William Lacey: Non pas spécialement. Il faut juste bien comprendre comment cela fonctionne et intégrer le fait qu’en Russie, c’est le système du répertoire qui est en place. Cela signifie que si une pièce a du succès, elle peut être jouée pendant longtemps et reprogrammée à plusieurs reprises. Par exemple, la première de Boris Godounov au Bolchoï a eu lieu en 1948. Les costumes sont d’époque et la direction artistique aussi.
Avec ce système, tout le monde est donc très occupé et ne peut se concentrer que sur une seule production. Je dois ainsi accepter qu'un de mes chanteurs soit fatigué suite à sa représentation pour un autre opéra. Il faut respecter cette organisation et connaître l’agenda de ses musiciens. Une fois cela compris (personne me l’avait vraiment expliqué et je l'ai découvert au fur et à mesure), on arrive à gérer.

RUSSIE INFO: Que pensez-vous du public ?

William Lacey: L'audience est extraordinaire. Aller à l’opéra semble faire partie du quotidien en Russie, comme d'ailleurs dans une bonne partie de l’Europe de l'Est. Aux États-Unis, à San Francisco notamment où j'ai exercé, aller à l’opéra est un luxe peu accessible. Ici, la musique classique est normale, ce n'est pas réservé aux vieilles personnes. En Russie, on sent la musique, c’est un langage familier.

RUSSIE INFO: Les théâtres font-ils souvent appel à des chefs d'orchestre étrangers ?

William Lacey: Je dirai que ce n'est pas la tendance du moment en Russie où ils souhaitent, à raison, utiliser leurs musiciens. Quand ils font venir des chefs d'orchestre étrangers comme moi, c'est pour une compétence particulière. En ce qui me concerne, c’est ma connaissance d’un certain répertoire et notamment de Mozart qui m’a permis de mettre ma baguette dans le monde russe.

Mais c’est justement ce que j'aime ici, ils sont moins mondialisés. La plupart des musiciens sont russes, leurs parents travaillaient parfois eux-mêmes au Bolchoï. Ceci leur donne un son qui leur est propre alors que l’on observe aujourd’hui une tendance à la similarité dans les orchestres nationaux, tant il y a d'échanges entre eux.

RUSSIE INFO: Y-a-t-il une manière spéciale de diriger un orchestre en Russie ?

William Lacey: Non, les façons de diriger sont internationales. Mais il y a différentes manières de jouer dans un orchestre. Par exemple, la tradition du violon russe accentue les legato et les vibratos. Le son est très bon ainsi que la technique.

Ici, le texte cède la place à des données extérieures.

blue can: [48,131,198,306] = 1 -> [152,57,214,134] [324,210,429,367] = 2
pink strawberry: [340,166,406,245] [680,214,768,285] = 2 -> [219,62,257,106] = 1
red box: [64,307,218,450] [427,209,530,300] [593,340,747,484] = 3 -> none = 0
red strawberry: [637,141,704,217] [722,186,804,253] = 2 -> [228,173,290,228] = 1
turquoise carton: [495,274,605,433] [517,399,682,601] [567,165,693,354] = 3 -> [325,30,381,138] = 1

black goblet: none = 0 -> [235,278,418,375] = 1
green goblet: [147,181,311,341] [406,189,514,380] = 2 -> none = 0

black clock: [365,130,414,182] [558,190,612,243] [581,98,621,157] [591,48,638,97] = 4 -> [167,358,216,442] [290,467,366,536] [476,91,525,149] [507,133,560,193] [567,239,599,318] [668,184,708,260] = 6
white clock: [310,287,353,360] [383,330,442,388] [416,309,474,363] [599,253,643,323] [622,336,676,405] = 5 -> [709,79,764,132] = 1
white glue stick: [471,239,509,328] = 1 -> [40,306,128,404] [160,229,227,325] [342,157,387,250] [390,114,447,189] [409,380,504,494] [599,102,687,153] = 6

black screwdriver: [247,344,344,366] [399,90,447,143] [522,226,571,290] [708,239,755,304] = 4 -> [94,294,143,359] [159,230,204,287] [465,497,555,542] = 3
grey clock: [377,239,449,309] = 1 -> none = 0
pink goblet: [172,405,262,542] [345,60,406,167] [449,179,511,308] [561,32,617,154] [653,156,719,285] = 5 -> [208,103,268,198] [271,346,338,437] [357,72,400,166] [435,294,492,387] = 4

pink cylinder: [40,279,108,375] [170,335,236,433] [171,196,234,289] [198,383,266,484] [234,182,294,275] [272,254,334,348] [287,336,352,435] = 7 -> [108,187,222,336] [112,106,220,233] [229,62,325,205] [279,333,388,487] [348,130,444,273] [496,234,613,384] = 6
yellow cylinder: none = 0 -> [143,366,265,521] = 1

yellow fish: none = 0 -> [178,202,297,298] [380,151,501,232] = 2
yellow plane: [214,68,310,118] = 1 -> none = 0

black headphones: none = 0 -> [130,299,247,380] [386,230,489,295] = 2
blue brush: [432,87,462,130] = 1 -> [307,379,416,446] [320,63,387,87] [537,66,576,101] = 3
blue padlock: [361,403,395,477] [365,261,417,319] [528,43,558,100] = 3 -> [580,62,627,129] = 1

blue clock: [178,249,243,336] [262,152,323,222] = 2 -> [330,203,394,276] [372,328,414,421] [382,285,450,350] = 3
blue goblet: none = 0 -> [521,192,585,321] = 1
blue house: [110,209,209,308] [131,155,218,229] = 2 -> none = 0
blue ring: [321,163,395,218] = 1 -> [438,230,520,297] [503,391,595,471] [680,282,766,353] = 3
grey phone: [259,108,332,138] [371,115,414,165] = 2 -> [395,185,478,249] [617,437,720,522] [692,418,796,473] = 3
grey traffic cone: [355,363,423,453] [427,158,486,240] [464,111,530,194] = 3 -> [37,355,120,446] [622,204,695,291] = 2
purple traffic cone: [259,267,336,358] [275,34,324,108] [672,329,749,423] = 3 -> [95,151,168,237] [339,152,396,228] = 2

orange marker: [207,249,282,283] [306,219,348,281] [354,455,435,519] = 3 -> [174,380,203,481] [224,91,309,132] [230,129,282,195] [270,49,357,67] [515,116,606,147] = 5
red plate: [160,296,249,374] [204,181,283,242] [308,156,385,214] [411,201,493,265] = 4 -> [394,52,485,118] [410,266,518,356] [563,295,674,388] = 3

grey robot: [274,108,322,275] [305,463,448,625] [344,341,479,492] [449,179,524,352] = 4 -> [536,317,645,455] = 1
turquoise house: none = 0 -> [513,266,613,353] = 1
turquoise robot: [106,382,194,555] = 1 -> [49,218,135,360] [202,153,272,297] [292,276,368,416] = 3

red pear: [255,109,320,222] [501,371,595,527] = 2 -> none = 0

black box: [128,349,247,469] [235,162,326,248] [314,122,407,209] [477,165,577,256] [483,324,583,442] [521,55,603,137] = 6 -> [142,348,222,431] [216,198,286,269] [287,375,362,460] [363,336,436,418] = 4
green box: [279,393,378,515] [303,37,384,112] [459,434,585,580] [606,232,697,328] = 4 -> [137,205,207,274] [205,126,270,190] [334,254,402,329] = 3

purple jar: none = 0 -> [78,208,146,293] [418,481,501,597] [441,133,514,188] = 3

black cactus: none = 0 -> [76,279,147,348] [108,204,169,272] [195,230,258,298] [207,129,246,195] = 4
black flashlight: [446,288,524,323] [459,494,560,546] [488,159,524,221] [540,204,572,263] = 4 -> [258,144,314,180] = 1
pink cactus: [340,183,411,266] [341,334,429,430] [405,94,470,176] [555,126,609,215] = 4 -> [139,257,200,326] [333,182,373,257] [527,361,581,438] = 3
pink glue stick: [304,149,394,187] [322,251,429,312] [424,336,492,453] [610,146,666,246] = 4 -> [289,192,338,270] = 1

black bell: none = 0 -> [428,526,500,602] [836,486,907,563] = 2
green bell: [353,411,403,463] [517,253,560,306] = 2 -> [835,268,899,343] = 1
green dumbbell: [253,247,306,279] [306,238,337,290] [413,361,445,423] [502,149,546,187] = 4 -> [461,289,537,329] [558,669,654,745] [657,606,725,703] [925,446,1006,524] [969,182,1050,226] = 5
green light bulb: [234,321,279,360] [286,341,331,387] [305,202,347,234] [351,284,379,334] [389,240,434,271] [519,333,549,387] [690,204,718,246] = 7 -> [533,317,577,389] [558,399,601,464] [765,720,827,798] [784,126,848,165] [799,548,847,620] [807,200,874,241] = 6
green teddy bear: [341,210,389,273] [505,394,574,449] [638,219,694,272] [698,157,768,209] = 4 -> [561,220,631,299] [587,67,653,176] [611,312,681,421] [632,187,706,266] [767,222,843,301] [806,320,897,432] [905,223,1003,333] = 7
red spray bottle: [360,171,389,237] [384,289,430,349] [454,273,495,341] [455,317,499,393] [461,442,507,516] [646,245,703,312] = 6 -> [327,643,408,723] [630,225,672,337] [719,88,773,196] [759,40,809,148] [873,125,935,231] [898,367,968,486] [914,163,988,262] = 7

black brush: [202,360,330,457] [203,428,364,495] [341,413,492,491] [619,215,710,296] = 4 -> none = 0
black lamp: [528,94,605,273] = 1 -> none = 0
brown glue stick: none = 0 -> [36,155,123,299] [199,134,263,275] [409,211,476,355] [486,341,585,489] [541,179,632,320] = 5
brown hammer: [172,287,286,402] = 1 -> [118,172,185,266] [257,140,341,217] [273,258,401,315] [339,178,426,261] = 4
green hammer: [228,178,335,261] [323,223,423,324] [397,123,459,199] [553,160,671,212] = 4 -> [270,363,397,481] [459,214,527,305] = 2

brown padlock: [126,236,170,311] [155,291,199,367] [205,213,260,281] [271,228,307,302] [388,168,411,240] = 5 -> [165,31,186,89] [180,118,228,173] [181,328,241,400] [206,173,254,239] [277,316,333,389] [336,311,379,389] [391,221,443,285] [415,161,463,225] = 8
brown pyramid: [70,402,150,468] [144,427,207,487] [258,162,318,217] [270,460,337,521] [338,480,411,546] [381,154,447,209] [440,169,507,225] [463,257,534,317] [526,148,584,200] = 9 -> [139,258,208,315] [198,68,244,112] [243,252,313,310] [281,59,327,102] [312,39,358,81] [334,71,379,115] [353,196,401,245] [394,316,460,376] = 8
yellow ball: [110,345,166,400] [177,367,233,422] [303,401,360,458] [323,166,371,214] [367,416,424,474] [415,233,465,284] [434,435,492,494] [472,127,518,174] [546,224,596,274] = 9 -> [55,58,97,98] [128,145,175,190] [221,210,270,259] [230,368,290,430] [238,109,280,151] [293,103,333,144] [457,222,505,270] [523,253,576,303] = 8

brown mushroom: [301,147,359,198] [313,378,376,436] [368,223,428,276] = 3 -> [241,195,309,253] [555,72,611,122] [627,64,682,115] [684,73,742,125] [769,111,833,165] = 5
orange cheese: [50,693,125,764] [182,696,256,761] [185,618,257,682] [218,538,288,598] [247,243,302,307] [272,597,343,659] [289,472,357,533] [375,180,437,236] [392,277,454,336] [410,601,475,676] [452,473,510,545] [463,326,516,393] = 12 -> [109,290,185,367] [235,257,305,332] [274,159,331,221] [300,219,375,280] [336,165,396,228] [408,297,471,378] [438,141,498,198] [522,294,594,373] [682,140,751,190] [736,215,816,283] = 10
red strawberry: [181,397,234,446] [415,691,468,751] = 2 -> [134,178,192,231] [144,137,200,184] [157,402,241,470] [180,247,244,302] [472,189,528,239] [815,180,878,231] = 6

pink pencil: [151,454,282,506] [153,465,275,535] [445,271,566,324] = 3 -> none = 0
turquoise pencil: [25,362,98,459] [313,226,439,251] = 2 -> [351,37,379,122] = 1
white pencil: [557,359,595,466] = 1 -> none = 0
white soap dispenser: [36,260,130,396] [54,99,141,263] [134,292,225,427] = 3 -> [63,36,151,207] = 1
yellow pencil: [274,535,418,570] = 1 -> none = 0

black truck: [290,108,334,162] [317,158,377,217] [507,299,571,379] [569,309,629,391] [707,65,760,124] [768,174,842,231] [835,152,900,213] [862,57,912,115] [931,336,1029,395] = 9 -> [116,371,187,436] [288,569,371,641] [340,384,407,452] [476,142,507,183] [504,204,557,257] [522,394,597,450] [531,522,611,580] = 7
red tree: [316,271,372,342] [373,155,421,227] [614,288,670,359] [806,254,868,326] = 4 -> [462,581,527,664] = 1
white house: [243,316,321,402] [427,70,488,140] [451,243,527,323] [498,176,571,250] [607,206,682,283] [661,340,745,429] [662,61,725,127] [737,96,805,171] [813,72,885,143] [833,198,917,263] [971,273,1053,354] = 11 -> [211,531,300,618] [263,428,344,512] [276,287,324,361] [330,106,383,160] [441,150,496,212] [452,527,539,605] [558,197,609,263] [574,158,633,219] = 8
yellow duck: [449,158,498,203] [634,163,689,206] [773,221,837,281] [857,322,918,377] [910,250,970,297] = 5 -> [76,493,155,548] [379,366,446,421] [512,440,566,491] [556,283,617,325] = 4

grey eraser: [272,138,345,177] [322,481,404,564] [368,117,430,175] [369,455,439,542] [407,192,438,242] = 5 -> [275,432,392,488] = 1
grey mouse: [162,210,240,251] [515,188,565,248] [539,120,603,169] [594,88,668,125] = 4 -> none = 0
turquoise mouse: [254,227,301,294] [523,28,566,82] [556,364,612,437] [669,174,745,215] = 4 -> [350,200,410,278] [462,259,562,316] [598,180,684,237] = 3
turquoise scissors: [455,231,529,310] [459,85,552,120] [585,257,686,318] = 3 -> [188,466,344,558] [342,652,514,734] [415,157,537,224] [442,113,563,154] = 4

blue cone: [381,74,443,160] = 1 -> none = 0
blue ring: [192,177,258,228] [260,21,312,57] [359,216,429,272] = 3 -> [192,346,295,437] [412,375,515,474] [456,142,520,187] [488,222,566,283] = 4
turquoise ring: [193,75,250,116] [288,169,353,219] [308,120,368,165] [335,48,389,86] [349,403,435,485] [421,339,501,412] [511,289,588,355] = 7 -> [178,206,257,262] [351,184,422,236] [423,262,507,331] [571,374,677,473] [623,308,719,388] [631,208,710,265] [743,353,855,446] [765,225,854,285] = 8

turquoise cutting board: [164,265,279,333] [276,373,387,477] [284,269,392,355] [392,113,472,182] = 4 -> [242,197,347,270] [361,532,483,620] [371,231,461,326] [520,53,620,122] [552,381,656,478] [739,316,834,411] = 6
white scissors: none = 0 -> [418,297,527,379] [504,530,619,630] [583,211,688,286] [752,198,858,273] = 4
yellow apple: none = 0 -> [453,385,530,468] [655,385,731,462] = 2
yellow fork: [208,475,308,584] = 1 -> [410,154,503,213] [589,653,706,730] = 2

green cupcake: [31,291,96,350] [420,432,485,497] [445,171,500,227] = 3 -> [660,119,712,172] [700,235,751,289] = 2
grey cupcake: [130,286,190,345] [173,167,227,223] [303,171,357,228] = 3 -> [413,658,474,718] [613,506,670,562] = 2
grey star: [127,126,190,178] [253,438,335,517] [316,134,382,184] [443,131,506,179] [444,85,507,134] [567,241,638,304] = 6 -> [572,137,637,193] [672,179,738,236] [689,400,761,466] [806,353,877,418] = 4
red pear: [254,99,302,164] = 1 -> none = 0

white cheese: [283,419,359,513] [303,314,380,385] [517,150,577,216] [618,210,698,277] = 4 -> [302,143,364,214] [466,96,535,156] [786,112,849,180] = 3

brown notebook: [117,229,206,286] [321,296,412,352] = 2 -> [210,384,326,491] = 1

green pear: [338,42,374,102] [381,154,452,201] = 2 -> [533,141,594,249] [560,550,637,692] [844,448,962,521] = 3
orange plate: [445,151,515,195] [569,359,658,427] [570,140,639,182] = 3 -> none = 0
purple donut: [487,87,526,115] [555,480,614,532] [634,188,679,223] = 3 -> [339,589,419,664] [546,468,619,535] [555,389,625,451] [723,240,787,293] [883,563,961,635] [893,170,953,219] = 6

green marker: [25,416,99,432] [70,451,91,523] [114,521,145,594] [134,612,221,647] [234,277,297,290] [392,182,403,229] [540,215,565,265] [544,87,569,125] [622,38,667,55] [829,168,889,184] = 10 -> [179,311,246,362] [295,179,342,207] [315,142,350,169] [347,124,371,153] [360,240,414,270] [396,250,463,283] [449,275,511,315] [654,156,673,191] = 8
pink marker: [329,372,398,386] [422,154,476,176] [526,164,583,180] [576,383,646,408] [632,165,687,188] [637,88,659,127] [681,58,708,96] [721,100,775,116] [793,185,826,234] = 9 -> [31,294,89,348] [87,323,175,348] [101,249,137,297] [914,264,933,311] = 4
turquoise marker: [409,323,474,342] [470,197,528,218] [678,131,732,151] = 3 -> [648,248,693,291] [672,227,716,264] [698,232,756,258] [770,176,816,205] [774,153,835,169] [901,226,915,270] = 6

RUSSIE INFO: Quelles sont les musiques russes que vous conseillez ?

William Lacey: Je mentionnerai trois opéras russes, deux de Moussorgski et un de Tchaïkovski, que j'ai vus à Moscou et qui m'ont impressionné. J'aime aussi beaucoup la production historique de Boris Godounov au Bolchoï depuis 1948. C'est comme un voyage au sein d'un opulent musée de l'opéra, et je dis cela dans un sens positif.

A l'autre extrémité plus moderne du spectre, Eugène Oneguine au Bolchoï est une production fascinante, avec le metteur en scène Dimitri Tcherniakov qui propose un nouvel éclairage sur une pièce familière.

Au Stanislavski, ils jouent une nouvelle belle production de Khovanshina. C'est musicalement un des opéras russes les plus riches, et la direction de mon collègue, Aleaxandre Lazarev, est superbe. Et en février prochain, j'irai écouter Katarina Izmailova de Chostakovitch au Bolchoï, avec l'excellent directeur musical du Bolchoï, Tugan Sokhiev, comme chef d’orchestre.